No, I'm not fond of having to iterate over each query string argument either, but that is what the API requires. I packaged this up in a Query String helper class and create an instance of it for each request that uses query string arguments. Here is my Helper class:

class IBQueryStringHelper
   method IBQueryStringHelper(&connectorInfo As IBConnectorInfo);
   method getParameterValue(&parameterName As string) Returns string;
   
private
   instance IBConnectorInfo &m_connectorInfo;
end-class;

method IBQueryStringHelper
   /+ &connectorInfo as IBConnectorInfo +/
   %This.m_connectorInfo = &connectorInfo;
end-method;

method getParameterValue
   /+ &parameterName as String +/
   /+ Returns String +/
   Local number &qsIndex = 0;
   
   For &qsIndex = 1 To &m_connectorInfo.GetNumberOfQueryStringArgs()
      If (&m_connectorInfo.GetQueryStringArgName(&qsIndex) = &parameterName) Then
         Return &m_connectorInfo.GetQueryStringArgValue(&qsIndex);
      End-If;
   End-For;
   Return "";
end-method;

What about the result? Does it have to be XML? No. I have used two ways to create non-XML results from Integration Broker. The first is by creating a JSON response directly in PeopleCode. It is this use case that prompted me to write the PeopleCode JSONEncoder. A service operation handler can return non-XML by wrapping the result in a psnonxml attribute like this:

   Local Message &result_msg = CreateMessage(Operation.MY_SERVICE_OPERATION, %IntBroker_Response);
   Local string &json;
   
   REM ** Do some processing to generate a json response;
   
   Local string &nonXmlData = "<?xml version=""1.0""?><data psnonxml=""yes""><![CDATA[" | &json | "]]></data>";
   Local XmlDoc &doc = CreateXmlDoc(&nonXmlData);
   
   &result_msg.SetXmlDoc(&doc);
   Return &result_msg;

The second method I use to create non-XML results is through a transformation. Using XSL, it is possible to transform an XML document into JSON -- although JSON-safe encoding might be more difficult.

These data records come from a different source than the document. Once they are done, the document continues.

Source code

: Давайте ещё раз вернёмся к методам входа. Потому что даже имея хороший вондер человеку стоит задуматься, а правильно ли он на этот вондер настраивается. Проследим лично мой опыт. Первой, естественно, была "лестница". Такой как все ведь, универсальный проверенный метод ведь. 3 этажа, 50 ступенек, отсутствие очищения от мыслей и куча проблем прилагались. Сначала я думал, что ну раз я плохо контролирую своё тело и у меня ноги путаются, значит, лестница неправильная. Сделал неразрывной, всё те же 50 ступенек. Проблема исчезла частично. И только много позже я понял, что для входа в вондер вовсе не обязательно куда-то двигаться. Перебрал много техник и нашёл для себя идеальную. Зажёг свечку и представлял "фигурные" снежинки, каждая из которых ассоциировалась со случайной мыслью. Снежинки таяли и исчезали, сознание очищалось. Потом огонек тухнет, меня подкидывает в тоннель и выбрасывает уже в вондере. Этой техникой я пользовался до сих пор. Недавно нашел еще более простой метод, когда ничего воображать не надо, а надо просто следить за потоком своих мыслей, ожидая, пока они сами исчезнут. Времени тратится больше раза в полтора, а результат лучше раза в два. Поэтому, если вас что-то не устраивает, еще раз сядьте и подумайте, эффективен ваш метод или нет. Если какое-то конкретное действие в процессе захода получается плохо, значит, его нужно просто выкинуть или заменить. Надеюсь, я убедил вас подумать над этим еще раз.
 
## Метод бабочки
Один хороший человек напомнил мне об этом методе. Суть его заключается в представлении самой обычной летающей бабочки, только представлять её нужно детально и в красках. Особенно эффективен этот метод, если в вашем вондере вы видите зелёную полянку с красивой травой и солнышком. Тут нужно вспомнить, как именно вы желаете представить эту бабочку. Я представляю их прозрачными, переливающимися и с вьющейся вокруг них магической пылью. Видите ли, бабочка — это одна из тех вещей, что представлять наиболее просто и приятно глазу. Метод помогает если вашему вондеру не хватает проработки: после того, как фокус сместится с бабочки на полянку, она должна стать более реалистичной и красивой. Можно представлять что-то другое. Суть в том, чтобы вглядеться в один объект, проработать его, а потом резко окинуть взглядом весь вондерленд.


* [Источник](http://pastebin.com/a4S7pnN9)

If you use a debugging proxy (such as Fiddler) to inspect the results of an Integration Broker response, you will notice Integration Broker always returns the Content-Type header value text/xml. Unfortunately, this means you have to help jQuery understand the results because it won't be able to determine the response type based on the Content-Type header. When PeopleTools 8.52 arrives at your office, you will be able to specify different MIME types. For now, I find it satisfactory to just set the $.ajax dataType parameter to "json." If you absolutely need to set the Content-Type header and don't have PeopleTools 8.52, then I suggest looking into a reverse proxy with header rewrite capabilities (Apache, for example).

No, unfortunately, this post didn't show you true REST. If you are choosing REST for Ajax because it is easier to make a URL based request to a REST service than to build a SOAP header to send to a Web Service (like me), then this post hopefully offers you enough information to get started. If you require more of the REST specification than I've shown here, then you will probably have to wait for PeopleTools 8.52.